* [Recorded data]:
******************************
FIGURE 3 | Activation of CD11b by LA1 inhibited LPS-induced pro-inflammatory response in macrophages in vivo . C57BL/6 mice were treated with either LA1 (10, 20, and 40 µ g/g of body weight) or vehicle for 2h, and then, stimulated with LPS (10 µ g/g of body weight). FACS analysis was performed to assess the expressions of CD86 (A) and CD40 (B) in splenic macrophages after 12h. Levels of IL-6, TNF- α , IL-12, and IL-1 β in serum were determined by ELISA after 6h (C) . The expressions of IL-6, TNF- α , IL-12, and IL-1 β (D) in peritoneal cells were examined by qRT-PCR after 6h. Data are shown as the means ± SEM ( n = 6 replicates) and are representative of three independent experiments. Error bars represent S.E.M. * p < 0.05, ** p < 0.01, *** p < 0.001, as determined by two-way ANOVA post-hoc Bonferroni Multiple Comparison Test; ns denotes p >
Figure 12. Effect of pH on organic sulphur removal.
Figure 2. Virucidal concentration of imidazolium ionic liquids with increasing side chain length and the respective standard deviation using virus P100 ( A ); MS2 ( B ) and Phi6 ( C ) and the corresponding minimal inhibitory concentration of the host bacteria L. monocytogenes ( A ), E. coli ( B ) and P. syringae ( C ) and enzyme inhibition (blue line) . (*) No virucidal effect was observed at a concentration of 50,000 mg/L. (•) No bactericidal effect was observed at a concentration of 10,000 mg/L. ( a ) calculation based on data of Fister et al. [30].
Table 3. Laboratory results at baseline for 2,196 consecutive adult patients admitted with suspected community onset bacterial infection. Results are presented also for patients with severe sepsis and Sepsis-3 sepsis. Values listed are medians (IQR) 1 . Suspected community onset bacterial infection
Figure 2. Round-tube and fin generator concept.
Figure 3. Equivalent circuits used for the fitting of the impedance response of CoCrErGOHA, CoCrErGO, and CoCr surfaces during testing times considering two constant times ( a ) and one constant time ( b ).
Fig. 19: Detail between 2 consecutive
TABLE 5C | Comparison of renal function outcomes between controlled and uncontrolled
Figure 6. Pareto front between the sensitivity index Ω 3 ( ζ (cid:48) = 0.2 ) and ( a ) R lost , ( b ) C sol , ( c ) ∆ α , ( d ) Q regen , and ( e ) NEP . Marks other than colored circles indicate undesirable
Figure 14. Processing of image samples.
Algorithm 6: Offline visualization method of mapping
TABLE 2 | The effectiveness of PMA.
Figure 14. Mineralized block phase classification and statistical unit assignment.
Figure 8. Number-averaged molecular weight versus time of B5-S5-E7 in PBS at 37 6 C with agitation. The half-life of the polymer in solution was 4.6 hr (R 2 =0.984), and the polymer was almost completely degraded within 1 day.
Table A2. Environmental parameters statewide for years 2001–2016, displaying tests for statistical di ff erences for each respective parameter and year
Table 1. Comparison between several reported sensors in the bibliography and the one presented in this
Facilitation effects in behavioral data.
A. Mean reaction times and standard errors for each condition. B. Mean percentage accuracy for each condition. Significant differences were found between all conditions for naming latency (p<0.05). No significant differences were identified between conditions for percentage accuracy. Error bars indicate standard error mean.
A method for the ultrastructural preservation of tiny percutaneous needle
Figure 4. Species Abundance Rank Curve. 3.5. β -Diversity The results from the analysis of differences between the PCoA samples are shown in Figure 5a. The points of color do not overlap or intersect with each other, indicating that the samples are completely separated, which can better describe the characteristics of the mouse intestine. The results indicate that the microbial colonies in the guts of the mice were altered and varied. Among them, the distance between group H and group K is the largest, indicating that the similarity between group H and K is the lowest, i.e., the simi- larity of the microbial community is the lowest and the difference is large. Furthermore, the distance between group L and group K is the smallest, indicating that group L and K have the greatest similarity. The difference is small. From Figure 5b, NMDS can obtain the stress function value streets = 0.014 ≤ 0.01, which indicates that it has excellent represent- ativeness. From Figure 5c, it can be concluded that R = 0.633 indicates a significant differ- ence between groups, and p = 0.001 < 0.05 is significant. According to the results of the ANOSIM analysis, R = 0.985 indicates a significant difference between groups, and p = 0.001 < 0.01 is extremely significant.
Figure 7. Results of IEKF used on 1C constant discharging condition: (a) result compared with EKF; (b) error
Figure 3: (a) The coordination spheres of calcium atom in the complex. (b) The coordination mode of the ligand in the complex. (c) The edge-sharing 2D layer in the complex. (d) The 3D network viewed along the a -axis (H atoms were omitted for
******************************
* [WHAT IS BEING ASKED]: Tally the lines of the data that include the word "consecutive". Reply with the number only.

* [ANSWER SECTION]: 2